Smart Money investors are backing alternative lenders, online property marketplaces, real estate investment platforms, and more.
The real estate industry has undergone significant structural changes in the last decade as advancements in tech have created a host of new digitized products and services that are changing how people buy, sell, rent, and invest.
Real estate tech is still growing, and companies in the space are drawing more attention and funding from some of the most successful VC firms, or “Smart Money VCs,” in fintech.
Below, we’ve used the CB Insights database to identify where the 25 fintech Smart Money VCs — including Khosla Ventures, General Catalyst, NEA, and others — are placing their bets in the real estate tech space.
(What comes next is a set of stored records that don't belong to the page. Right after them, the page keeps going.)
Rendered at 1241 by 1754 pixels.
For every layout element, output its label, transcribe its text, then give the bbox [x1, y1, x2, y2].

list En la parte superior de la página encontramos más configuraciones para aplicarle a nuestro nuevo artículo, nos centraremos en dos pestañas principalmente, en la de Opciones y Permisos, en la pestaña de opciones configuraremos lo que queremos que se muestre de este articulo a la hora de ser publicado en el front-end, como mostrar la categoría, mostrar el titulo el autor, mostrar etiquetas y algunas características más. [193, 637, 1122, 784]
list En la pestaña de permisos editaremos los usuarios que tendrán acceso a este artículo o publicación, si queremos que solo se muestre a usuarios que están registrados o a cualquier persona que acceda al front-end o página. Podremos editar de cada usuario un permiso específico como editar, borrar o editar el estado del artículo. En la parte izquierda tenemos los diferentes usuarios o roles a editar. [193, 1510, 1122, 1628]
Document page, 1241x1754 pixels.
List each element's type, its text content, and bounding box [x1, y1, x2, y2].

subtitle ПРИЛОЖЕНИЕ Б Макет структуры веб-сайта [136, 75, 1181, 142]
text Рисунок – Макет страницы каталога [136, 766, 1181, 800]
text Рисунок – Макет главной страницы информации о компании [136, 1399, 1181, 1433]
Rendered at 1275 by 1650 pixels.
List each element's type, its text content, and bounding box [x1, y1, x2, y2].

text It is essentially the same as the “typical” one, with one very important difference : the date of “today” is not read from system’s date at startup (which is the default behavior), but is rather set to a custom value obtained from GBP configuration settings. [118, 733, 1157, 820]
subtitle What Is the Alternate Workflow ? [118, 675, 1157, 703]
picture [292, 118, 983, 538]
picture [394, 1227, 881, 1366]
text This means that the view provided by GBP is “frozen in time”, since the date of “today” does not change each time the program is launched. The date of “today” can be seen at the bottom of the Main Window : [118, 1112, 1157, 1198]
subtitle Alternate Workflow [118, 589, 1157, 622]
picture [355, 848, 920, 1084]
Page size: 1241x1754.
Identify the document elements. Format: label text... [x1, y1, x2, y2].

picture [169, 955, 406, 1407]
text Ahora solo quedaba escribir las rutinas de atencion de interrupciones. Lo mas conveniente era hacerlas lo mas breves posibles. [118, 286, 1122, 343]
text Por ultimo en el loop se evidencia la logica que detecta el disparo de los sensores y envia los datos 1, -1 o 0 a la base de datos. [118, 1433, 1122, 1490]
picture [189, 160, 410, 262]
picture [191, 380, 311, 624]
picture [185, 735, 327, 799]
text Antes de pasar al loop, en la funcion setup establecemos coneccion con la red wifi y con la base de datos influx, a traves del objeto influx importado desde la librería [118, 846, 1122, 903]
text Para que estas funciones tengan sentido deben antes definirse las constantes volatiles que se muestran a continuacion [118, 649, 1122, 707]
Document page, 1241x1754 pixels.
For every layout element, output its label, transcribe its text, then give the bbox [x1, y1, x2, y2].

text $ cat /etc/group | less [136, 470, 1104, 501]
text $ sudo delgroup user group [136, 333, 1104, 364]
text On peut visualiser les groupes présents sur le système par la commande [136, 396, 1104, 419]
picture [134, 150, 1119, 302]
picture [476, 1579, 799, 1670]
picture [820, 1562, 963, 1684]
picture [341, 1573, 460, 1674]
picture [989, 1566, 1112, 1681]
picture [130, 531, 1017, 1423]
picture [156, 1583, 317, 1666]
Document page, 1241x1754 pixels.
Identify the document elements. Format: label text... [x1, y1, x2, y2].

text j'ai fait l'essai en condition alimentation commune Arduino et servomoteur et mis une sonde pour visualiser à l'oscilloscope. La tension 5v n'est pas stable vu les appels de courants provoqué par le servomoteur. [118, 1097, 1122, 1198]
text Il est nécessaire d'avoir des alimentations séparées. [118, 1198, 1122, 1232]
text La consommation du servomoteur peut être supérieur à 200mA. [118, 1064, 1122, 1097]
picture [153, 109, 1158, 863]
Scroll down to the end of this brief for a complete list of Fintech Smart Money VCs.
SMART MONEY FUNDING IN REAL ESTATE TECH PROJECTED TO GROW IN 2020
Since 2016, fintech Smart Money VCs have participated in a total of 155 deals to real estate tech companies.
Following a similar trajectory as total funding to the space, Smart Money VC investment in real estate tech grew year-over-year (YoY) between 2016 and 2019, reaching a new record in 2019 with $2.7B invested across 46 deals.
Despite the Covid-19 pandemic, Smart Money VC interest in real estate tech has continued in 2020, with $2.3B invested in the space so far (as of August 18) and a projected $3.1B investment by year end.
Smart Money VCs were involved in 8 of the 20 largest real estate tech deals of this year, including Beike Zhaofang’s $1.5B Series D extension, Loft’s $175M Series C, Hippo’s $150M Series E, and Veev’s $85M Series B.